Marin County Sheriff Robert Doyle re-elected

June 9, 2010 2:22:36 PM PDT
Marin County Sheriff Robert Doyle was re-elected with 60 percent of the vote, according to complete unofficial election results Tuesday night.

Doyle defeated Marin County Coroner Ken Holmes, who will lose his job as coroner.

Marin County Supervisor Susan Adams defeated former Assemblywoman and California Secretary of Education Kerry Mazzoni in the race for the District 1 seat. Adams got 52 percent of the vote, according to unofficial results.

When the Marin County Board of Supervisors voted in November to combine the offices of sheriff and coroner to save $400,000 a year, it meant Marin County would join forty-seven other counties with a joint Sheriff-Coroner's Office.

Holmes, 67, decided to challenge Doyle, 62, for Marin County Sheriff.

Doyle joined the sheriff's office 40 years ago and has been sheriff for 14 years.

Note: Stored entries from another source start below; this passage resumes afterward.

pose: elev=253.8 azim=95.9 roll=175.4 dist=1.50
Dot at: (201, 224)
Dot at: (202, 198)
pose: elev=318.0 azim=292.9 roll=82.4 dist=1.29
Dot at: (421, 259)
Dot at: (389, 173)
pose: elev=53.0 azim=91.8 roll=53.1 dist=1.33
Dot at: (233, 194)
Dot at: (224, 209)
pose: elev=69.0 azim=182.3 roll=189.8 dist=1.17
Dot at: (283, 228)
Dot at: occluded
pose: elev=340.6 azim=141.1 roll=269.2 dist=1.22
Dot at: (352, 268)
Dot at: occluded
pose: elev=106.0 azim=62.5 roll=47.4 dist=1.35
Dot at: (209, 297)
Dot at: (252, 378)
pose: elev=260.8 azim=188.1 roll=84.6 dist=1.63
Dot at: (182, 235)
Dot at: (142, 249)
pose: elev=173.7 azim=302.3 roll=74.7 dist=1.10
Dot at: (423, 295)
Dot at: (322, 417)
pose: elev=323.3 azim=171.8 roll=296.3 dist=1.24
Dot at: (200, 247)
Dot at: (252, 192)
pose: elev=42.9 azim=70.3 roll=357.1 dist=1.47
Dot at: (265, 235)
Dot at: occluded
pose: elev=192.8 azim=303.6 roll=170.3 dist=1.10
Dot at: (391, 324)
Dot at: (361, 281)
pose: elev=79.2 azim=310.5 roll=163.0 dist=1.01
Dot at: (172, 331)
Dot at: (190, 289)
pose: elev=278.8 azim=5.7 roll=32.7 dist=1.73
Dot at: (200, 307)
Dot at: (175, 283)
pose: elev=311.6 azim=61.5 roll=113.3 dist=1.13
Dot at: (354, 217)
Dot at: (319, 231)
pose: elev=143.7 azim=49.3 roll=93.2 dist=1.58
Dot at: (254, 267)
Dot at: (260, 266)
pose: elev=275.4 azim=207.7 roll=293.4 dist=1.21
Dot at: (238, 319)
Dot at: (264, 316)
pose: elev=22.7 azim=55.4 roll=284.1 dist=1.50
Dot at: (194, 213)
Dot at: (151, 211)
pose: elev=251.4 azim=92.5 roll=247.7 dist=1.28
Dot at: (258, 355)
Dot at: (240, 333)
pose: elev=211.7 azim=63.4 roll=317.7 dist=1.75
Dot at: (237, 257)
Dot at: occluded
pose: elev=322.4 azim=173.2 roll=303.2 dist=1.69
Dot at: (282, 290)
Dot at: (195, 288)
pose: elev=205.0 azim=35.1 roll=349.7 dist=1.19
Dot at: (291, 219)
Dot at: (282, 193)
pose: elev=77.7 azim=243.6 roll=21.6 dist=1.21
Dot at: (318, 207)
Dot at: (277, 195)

"I had the privilege of serving in each rank and as Undersheriff. I always conduct myself professionally, ethically and with integrity in my public and private life," Doyle said in his candidate's statement.

Doyle's office has 207 sworn deputies, 114 other law enforcement professionals and a $50 million budget.

Doyle said the sheriff's office can easily accommodate the coroner's office and create a more efficient county government.

"Marin County needs an experienced leader as their Sheriff; someone who understands law enforcement, our unique community and the complexity of an organization the size of the Marin County Sheriff's Office," Doyle said on his re-election website.

The seven-member Marin County coroner's office has a $1.5 million annual budget.

Holmes said his advanced certificates from the Commission on Peace Officer Standards and Training, qualified him to be elected sheriff and he said Doyle has no experience or training to act as coroner.

He said he has assisted three counties who consolidated both offices.

"I have the background, the experience, the knowledge and the administrative skills to provide a seamless melding of two vastly different functions," Holmes said on his re-election website.

In the supervisorial contest, Adams cited her efforts to adopt the Baylands Corridor to protect San Rafael's wetlands and to bring stronger control and oversight of the San Rafael Rock Quarry.

"Under my tenure, roads have been upgraded for universal access and safe bike and pedestrian pathways. Community shuttles now run in north San Rafael," Adams said in her candidate's statement.

Mazzoni said she opposes the Marin Energy Authority because the timing is wrong and she prefers increasing energy efficiency in homes and businesses.

"Programs for in-home health care for vulnerable seniors and funding for low-income children are on the chopping block yet the county has spent $2 million to create a risky energy bureaucracy," Mazzoni said in her candidate's statement.

She included a median barrier on state Highway 37, funding for restoration of the Bolinas Lagoon and the purchase of Millerton Point to expand Tomales Bay State Park among her accomplishments.

In Ross, attorney P. Rupert Russell and community volunteer Carla Small won election to the Ross Town Council. They defeated Mark Fritz and Iris Winey.

Small got 358 votes, Russell 263, Winey 173 and Fritts 168 votes, according to unofficial results.

Councilmen Michael Collins Skall and William Ronald Cahill did not run for re-election.